**INSTRUCTIONS FOR THE TASK:** Only the stretch of the listing below that runs from the line with "cells in human" through the line with "cancer was stained" is to be printed, exactly and with both ends.

=== Begin Enclosure ===

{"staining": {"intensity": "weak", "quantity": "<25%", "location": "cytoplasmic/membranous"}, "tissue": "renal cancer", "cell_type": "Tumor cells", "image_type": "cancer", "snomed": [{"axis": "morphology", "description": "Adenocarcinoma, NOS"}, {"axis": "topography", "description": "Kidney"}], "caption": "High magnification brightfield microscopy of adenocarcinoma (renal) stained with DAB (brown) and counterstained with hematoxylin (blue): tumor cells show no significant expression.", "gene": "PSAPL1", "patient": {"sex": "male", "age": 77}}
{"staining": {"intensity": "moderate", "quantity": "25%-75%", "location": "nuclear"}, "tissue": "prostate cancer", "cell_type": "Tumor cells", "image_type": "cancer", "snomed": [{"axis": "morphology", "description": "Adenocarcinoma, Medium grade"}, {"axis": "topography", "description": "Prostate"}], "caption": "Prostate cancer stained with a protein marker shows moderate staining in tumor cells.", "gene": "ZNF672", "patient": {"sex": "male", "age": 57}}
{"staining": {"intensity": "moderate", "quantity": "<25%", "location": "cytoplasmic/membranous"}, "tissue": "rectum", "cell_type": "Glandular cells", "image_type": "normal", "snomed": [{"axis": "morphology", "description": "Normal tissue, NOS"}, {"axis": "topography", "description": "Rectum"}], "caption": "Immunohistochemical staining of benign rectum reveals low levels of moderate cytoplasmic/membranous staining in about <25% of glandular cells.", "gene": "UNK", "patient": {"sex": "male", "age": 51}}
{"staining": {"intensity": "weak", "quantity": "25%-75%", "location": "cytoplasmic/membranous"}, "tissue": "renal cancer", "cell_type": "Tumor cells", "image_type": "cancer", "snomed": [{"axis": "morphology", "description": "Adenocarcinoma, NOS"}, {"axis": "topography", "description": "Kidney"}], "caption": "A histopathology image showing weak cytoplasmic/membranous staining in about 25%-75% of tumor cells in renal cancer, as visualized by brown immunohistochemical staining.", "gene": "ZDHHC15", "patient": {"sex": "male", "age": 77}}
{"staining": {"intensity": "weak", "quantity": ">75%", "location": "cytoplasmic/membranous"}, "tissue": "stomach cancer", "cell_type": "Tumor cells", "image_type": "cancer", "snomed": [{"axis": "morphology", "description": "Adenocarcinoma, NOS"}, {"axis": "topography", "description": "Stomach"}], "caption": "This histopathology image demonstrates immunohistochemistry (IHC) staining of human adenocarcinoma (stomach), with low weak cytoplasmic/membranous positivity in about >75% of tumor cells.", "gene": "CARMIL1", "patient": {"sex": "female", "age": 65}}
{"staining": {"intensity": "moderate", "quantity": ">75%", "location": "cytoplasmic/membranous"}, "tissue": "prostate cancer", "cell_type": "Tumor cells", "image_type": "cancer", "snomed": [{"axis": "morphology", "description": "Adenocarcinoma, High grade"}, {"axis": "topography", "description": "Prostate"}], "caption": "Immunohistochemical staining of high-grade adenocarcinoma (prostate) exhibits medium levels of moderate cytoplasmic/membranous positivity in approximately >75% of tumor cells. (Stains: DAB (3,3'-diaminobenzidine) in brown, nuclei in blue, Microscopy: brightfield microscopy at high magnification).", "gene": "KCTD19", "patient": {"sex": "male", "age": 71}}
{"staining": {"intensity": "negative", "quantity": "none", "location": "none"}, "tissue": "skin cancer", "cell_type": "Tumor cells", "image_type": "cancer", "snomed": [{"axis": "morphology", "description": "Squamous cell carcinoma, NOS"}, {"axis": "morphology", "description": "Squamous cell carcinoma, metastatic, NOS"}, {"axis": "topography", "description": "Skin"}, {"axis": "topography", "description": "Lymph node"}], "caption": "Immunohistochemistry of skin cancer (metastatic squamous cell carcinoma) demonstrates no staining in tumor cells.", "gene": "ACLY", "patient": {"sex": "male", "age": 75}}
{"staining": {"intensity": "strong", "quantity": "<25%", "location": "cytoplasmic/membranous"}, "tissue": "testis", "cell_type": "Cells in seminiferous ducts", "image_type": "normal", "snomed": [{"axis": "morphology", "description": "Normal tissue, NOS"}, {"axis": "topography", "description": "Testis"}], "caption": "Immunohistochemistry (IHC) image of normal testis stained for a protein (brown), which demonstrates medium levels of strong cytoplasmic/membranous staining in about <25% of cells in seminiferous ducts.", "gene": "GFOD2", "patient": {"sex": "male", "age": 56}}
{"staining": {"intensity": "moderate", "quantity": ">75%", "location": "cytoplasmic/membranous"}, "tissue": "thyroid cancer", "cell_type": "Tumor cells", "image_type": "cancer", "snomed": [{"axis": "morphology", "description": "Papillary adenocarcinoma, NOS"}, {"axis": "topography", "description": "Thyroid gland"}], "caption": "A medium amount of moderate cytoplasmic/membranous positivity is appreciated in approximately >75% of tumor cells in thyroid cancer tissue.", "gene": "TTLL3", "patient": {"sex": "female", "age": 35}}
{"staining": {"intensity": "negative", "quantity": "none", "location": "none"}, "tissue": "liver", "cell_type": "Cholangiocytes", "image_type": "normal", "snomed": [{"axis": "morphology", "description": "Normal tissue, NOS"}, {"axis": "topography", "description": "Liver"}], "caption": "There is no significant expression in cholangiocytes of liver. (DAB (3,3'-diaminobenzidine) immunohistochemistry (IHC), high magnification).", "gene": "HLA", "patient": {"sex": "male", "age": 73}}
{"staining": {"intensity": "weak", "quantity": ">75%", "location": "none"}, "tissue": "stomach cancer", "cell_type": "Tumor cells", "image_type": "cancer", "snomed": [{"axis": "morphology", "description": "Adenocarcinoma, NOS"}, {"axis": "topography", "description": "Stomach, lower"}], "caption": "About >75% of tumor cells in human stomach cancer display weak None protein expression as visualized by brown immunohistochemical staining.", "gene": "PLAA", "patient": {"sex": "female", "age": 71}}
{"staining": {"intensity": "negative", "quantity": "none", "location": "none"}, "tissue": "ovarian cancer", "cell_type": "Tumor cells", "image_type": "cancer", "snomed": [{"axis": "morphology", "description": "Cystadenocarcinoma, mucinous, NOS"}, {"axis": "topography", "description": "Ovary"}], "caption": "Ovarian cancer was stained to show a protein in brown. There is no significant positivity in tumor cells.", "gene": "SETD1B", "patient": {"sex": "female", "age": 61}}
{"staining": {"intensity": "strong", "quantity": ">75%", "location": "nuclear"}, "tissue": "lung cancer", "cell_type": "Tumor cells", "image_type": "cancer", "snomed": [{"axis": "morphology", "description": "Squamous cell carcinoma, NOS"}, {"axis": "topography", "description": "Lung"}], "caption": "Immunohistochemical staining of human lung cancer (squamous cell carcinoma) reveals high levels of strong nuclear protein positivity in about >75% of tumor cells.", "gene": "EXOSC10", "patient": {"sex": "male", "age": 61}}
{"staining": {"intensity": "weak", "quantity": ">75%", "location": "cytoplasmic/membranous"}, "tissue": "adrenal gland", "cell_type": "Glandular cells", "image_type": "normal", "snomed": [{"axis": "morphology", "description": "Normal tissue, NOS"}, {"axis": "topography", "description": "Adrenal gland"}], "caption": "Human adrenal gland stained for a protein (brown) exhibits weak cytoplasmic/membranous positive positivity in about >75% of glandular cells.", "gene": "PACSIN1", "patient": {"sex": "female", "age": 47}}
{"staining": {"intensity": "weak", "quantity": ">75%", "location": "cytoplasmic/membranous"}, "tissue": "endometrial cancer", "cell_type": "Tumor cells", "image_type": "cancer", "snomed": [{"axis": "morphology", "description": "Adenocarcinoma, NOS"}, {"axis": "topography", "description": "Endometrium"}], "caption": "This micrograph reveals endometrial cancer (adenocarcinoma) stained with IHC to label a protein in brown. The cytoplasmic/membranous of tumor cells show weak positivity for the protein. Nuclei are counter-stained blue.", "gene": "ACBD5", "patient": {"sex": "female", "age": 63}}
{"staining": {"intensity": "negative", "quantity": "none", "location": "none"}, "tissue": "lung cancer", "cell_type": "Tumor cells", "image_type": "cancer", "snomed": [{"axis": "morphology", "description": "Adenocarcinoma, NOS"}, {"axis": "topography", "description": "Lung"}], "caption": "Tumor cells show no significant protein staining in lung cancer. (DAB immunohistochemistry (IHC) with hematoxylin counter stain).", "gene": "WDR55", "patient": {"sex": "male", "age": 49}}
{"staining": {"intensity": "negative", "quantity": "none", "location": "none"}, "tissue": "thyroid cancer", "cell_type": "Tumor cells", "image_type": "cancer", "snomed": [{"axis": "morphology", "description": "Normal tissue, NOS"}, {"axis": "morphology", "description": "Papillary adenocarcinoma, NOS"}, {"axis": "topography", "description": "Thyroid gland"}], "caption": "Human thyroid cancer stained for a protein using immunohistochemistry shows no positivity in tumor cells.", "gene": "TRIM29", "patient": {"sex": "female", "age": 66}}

=== End Enclosure ===

**ANSWER TO THIS PROBLEM:**
{"staining": {"intensity": "weak", "quantity": ">75%", "location": "none"}, "tissue": "stomach cancer", "cell_type": "Tumor cells", "image_type": "cancer", "snomed": [{"axis": "morphology", "description": "Adenocarcinoma, NOS"}, {"axis": "topography", "description": "Stomach, lower"}], "caption": "About >75% of tumor cells in human stomach cancer display weak None protein expression as visualized by brown immunohistochemical staining.", "gene": "PLAA", "patient": {"sex": "female", "age": 71}}
{"staining": {"intensity": "negative", "quantity": "none", "location": "none"}, "tissue": "ovarian cancer", "cell_type": "Tumor cells", "image_type": "cancer", "snomed": [{"axis": "morphology", "description": "Cystadenocarcinoma, mucinous, NOS"}, {"axis": "topography", "description": "Ovary"}], "caption": "Ovarian cancer was stained to show a protein in brown. There is no significant positivity in tumor cells.", "gene": "SETD1B", "patient": {"sex": "female", "age": 61}}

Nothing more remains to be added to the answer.